For the past two years, associate professor of biology and curator of T.M. Sperry Herbarium Neil Snow has been working with his students on a project that spans the country and can be helpful around the globe.
“We Dig Bio” is an event that took place Oct. 18 and 19 in which 20 Pitt State students undertook the task of collectively databasing and mobilizing approximately 1,107 dried plant species. This research was grant funded by the National Science Foundation (NSF).
“Each specimen represents a record of a plant having grown in a particular place in a particular time,” Snow said. “With each specimen there’s typically data collected—things like where, when, what habitat, what time of year, etc. The reason it’s important is until we have a lot of collections or observation, we don’t know what their emergent properties are—any bit of information that to really understand you have to have multiple observations of.”
In addition to the two-evening event, Snow has five students whose work in databasing continues to be funded by the NSF grant.
“The other thing that’s important about these types of specimens is most we know about plants worldwide comes off these labels,” Snow said. “There are a few plants that are really well studied. Those are crop plants like corn and wheat. Some aren’t well studied; believe it or not, coffee is not, at least genetically. Most of what we know about where plants occur comes off these herbaria specimens. The goal of the National Science Foundation is to mobilize these data so they’re available for anyone to look at and use. Until that specimen is databased that information isn’t available to anyone.”
Although the project is stationed at Pittsburg State, it reaches students and faculty across the country. As of now, approximately 15,500 species out of 70,000 have been databased.

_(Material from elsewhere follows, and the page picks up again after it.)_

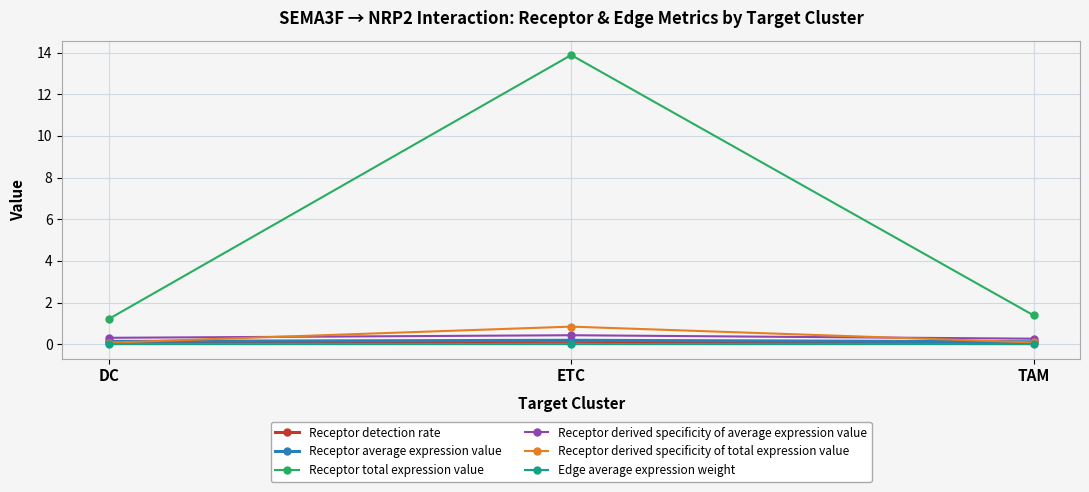

What are all the series names shown in the legend?

Receptor detection rate, Receptor average expression value, Receptor total expression value, Receptor derived specificity of average expression value, Receptor derived specificity of total expression value, Edge average expression weight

“The We Dig Bio is part of a larger thing called ‘I Dig Bio’—Integrated Digitized Biocollections,” Snow said. “That is a much larger project funded by the NSF University of Florida State University and the Florida museum. Those institutions coordinate all this digitization. As part of that, they provide outreach to smaller institutions like ours. The larger institutions typically have full time collection managers that curate the specimens. We don’t have collections managers. We have faculty like me that try to teach and also curate the specimens the best we can. They provide all sorts of research and outreach to help people like myself get these specimens databased, get them digitally imaged, and put all that information online.”
Snow said that, even personally as a researcher, he often benefits from the same type of digitization efforts that his students put forth. Having the ability to look up different specimens around the world from his computer makes his research better and easier to check past work or confirm what other colleagues in the field have done.
Beyond the usefulness of the information, working on databasing through the ‘We Dig Bio’ project is a fun opportunity for students.
“Dr. Snow told the Wildlife & Fisheries Society, a club I’m very involved in, about it and so we had a sign up for it at one of our meetings,” Maggie Murray, sophomore in biology, said. “I had a lot of fun! A lot of my friends also signed up and the energy was just really welcoming—Dr. Snow brought us pizza and we were listening to music and it was cool to learn about some of the plants that grow in our area in a non-classroom setting, even though we were databasing everything in a classroom.”
Snow appreciates the opportunity for his students to have fun while also learning about new elements of biology and data collection.
“I can tell you that the students really enjoy it,” he said. “They seem to thrive on these opportunities. It gives them real world experience. There are full-tims positions in some places—doing this kind of work in collections management. They also learn about the importance of the specimens doing this work. By participating in this, I think students gain an appreciation for the science that underlies this as well as the careful systematic accounting for all of this data and the benefits of mobilizing the data online so it’s available for any researcher or person to use.”
The NSF grant funding the databasing is active until 2020, and Snow is excited to see the impact that his students can continue to make.